- _PROVIDED MATERIAL_
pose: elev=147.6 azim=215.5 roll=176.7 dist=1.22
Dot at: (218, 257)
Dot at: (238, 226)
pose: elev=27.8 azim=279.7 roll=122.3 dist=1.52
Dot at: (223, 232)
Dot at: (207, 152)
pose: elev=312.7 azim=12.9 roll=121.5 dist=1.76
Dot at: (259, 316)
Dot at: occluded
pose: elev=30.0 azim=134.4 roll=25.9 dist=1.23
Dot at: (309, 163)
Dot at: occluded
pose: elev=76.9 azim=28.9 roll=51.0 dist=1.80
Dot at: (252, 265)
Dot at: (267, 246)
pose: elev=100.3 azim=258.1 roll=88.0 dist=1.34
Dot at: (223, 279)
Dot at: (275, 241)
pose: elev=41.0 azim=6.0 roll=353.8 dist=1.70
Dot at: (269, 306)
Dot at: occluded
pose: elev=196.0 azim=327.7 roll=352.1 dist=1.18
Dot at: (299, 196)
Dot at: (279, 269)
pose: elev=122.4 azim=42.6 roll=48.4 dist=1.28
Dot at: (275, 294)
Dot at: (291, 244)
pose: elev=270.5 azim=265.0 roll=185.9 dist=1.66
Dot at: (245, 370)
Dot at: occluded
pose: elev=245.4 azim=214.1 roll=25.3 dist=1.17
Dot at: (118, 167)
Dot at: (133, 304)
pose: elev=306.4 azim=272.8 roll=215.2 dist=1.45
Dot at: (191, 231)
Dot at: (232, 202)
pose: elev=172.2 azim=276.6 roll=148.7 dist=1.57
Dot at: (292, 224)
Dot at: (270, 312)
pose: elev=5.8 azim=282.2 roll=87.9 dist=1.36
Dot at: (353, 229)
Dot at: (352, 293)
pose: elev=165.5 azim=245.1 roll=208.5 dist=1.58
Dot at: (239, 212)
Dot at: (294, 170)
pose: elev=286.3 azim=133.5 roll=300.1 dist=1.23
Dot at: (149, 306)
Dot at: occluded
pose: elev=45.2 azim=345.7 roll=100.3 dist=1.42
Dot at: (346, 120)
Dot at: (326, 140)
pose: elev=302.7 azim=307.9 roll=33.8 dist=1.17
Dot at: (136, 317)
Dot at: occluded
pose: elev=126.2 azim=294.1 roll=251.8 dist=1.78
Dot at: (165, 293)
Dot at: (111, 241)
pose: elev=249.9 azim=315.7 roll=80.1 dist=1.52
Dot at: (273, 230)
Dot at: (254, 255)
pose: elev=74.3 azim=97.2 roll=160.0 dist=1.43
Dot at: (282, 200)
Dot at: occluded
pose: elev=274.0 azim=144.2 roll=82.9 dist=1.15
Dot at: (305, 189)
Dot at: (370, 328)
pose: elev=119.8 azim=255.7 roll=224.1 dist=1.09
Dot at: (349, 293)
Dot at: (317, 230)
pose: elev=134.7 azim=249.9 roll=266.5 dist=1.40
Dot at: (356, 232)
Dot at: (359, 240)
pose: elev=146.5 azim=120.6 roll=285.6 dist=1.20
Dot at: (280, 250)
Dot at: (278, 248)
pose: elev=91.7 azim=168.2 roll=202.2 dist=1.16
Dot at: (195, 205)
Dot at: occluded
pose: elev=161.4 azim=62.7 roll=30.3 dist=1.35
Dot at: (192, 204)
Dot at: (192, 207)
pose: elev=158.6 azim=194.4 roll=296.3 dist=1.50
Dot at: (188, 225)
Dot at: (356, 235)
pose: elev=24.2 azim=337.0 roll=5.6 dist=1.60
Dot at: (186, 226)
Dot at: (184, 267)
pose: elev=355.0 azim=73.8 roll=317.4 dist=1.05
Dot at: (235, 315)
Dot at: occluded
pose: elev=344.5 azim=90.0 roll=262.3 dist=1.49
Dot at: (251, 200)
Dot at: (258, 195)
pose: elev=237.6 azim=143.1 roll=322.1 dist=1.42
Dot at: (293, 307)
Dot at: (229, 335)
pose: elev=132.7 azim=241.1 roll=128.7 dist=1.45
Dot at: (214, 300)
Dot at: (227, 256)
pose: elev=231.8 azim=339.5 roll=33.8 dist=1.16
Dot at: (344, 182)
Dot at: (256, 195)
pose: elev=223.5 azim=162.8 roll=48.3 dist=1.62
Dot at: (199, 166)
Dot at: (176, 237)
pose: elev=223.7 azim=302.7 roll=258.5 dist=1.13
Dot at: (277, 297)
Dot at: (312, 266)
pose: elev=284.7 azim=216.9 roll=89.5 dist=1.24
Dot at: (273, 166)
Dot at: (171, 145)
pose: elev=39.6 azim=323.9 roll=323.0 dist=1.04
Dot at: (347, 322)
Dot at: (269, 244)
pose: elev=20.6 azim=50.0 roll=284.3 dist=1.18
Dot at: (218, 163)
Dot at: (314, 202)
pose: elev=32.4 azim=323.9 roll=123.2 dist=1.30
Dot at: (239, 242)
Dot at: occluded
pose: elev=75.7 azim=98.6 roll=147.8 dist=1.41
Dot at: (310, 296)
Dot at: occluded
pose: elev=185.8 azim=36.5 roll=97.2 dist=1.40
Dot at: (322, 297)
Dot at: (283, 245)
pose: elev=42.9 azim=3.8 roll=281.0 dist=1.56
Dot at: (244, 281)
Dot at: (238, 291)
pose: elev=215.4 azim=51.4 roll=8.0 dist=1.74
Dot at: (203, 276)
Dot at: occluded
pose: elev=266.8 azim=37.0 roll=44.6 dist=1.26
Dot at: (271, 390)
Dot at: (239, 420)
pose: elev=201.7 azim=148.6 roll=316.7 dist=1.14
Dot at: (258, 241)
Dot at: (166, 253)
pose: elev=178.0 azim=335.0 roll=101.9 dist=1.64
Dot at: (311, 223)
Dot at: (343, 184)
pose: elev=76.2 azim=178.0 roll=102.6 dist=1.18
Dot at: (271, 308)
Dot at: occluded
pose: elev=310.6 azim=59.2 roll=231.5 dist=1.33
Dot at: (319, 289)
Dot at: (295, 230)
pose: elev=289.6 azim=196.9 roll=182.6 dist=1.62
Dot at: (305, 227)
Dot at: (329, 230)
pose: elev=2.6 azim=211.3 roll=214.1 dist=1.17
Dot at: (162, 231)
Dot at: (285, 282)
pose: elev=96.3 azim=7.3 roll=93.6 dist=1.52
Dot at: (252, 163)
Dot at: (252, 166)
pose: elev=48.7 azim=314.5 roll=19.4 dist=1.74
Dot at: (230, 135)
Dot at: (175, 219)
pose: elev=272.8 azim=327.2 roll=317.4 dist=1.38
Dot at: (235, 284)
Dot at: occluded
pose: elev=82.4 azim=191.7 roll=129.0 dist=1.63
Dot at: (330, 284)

- _PROBLEM TO SOLVE_
Copy every row above line for line, keeping each character as it appears.

- _TASK SOLUTION_
pose: elev=147.6 azim=215.5 roll=176.7 dist=1.22
Dot at: (218, 257)
Dot at: (238, 226)
pose: elev=27.8 azim=279.7 roll=122.3 dist=1.52
Dot at: (223, 232)
Dot at: (207, 152)
pose: elev=312.7 azim=12.9 roll=121.5 dist=1.76
Dot at: (259, 316)
Dot at: occluded
pose: elev=30.0 azim=134.4 roll=25.9 dist=1.23
Dot at: (309, 163)
Dot at: occluded
pose: elev=76.9 azim=28.9 roll=51.0 dist=1.80
Dot at: (252, 265)
Dot at: (267, 246)
pose: elev=100.3 azim=258.1 roll=88.0 dist=1.34
Dot at: (223, 279)
Dot at: (275, 241)
pose: elev=41.0 azim=6.0 roll=353.8 dist=1.70
Dot at: (269, 306)
Dot at: occluded
pose: elev=196.0 azim=327.7 roll=352.1 dist=1.18
Dot at: (299, 196)
Dot at: (279, 269)
pose: elev=122.4 azim=42.6 roll=48.4 dist=1.28
Dot at: (275, 294)
Dot at: (291, 244)
pose: elev=270.5 azim=265.0 roll=185.9 dist=1.66
Dot at: (245, 370)
Dot at: occluded
pose: elev=245.4 azim=214.1 roll=25.3 dist=1.17
Dot at: (118, 167)
Dot at: (133, 304)
pose: elev=306.4 azim=272.8 roll=215.2 dist=1.45
Dot at: (191, 231)
Dot at: (232, 202)
pose: elev=172.2 azim=276.6 roll=148.7 dist=1.57
Dot at: (292, 224)
Dot at: (270, 312)
pose: elev=5.8 azim=282.2 roll=87.9 dist=1.36
Dot at: (353, 229)
Dot at: (352, 293)
pose: elev=165.5 azim=245.1 roll=208.5 dist=1.58
Dot at: (239, 212)
Dot at: (294, 170)
pose: elev=286.3 azim=133.5 roll=300.1 dist=1.23
Dot at: (149, 306)
Dot at: occluded
pose: elev=45.2 azim=345.7 roll=100.3 dist=1.42
Dot at: (346, 120)
Dot at: (326, 140)
pose: elev=302.7 azim=307.9 roll=33.8 dist=1.17
Dot at: (136, 317)
Dot at: occluded
pose: elev=126.2 azim=294.1 roll=251.8 dist=1.78
Dot at: (165, 293)
Dot at: (111, 241)
pose: elev=249.9 azim=315.7 roll=80.1 dist=1.52
Dot at: (273, 230)
Dot at: (254, 255)
pose: elev=74.3 azim=97.2 roll=160.0 dist=1.43
Dot at: (282, 200)
Dot at: occluded
pose: elev=274.0 azim=144.2 roll=82.9 dist=1.15
Dot at: (305, 189)
Dot at: (370, 328)
pose: elev=119.8 azim=255.7 roll=224.1 dist=1.09
Dot at: (349, 293)
Dot at: (317, 230)
pose: elev=134.7 azim=249.9 roll=266.5 dist=1.40
Dot at: (356, 232)
Dot at: (359, 240)
pose: elev=146.5 azim=120.6 roll=285.6 dist=1.20
Dot at: (280, 250)
Dot at: (278, 248)
pose: elev=91.7 azim=168.2 roll=202.2 dist=1.16
Dot at: (195, 205)
Dot at: occluded
pose: elev=161.4 azim=62.7 roll=30.3 dist=1.35
Dot at: (192, 204)
Dot at: (192, 207)
pose: elev=158.6 azim=194.4 roll=296.3 dist=1.50
Dot at: (188, 225)
Dot at: (356, 235)
pose: elev=24.2 azim=337.0 roll=5.6 dist=1.60
Dot at: (186, 226)
Dot at: (184, 267)
pose: elev=355.0 azim=73.8 roll=317.4 dist=1.05
Dot at: (235, 315)
Dot at: occluded
pose: elev=344.5 azim=90.0 roll=262.3 dist=1.49
Dot at: (251, 200)
Dot at: (258, 195)
pose: elev=237.6 azim=143.1 roll=322.1 dist=1.42
Dot at: (293, 307)
Dot at: (229, 335)
pose: elev=132.7 azim=241.1 roll=128.7 dist=1.45
Dot at: (214, 300)
Dot at: (227, 256)
pose: elev=231.8 azim=339.5 roll=33.8 dist=1.16
Dot at: (344, 182)
Dot at: (256, 195)
pose: elev=223.5 azim=162.8 roll=48.3 dist=1.62
Dot at: (199, 166)
Dot at: (176, 237)
pose: elev=223.7 azim=302.7 roll=258.5 dist=1.13
Dot at: (277, 297)
Dot at: (312, 266)
pose: elev=284.7 azim=216.9 roll=89.5 dist=1.24
Dot at: (273, 166)
Dot at: (171, 145)
pose: elev=39.6 azim=323.9 roll=323.0 dist=1.04
Dot at: (347, 322)
Dot at: (269, 244)
pose: elev=20.6 azim=50.0 roll=284.3 dist=1.18
Dot at: (218, 163)
Dot at: (314, 202)
pose: elev=32.4 azim=323.9 roll=123.2 dist=1.30
Dot at: (239, 242)
Dot at: occluded
pose: elev=75.7 azim=98.6 roll=147.8 dist=1.41
Dot at: (310, 296)
Dot at: occluded
pose: elev=185.8 azim=36.5 roll=97.2 dist=1.40
Dot at: (322, 297)
Dot at: (283, 245)
pose: elev=42.9 azim=3.8 roll=281.0 dist=1.56
Dot at: (244, 281)
Dot at: (238, 291)
pose: elev=215.4 azim=51.4 roll=8.0 dist=1.74
Dot at: (203, 276)
Dot at: occluded
pose: elev=266.8 azim=37.0 roll=44.6 dist=1.26
Dot at: (271, 390)
Dot at: (239, 420)
pose: elev=201.7 azim=148.6 roll=316.7 dist=1.14
Dot at: (258, 241)
Dot at: (166, 253)
pose: elev=178.0 azim=335.0 roll=101.9 dist=1.64
Dot at: (311, 223)
Dot at: (343, 184)
pose: elev=76.2 azim=178.0 roll=102.6 dist=1.18
Dot at: (271, 308)
Dot at: occluded
pose: elev=310.6 azim=59.2 roll=231.5 dist=1.33
Dot at: (319, 289)
Dot at: (295, 230)
pose: elev=289.6 azim=196.9 roll=182.6 dist=1.62
Dot at: (305, 227)
Dot at: (329, 230)
pose: elev=2.6 azim=211.3 roll=214.1 dist=1.17
Dot at: (162, 231)
Dot at: (285, 282)
pose: elev=96.3 azim=7.3 roll=93.6 dist=1.52
Dot at: (252, 163)
Dot at: (252, 166)
pose: elev=48.7 azim=314.5 roll=19.4 dist=1.74
Dot at: (230, 135)
Dot at: (175, 219)
pose: elev=272.8 azim=327.2 roll=317.4 dist=1.38
Dot at: (235, 284)
Dot at: occluded
pose: elev=82.4 azim=191.7 roll=129.0 dist=1.63
Dot at: (330, 284)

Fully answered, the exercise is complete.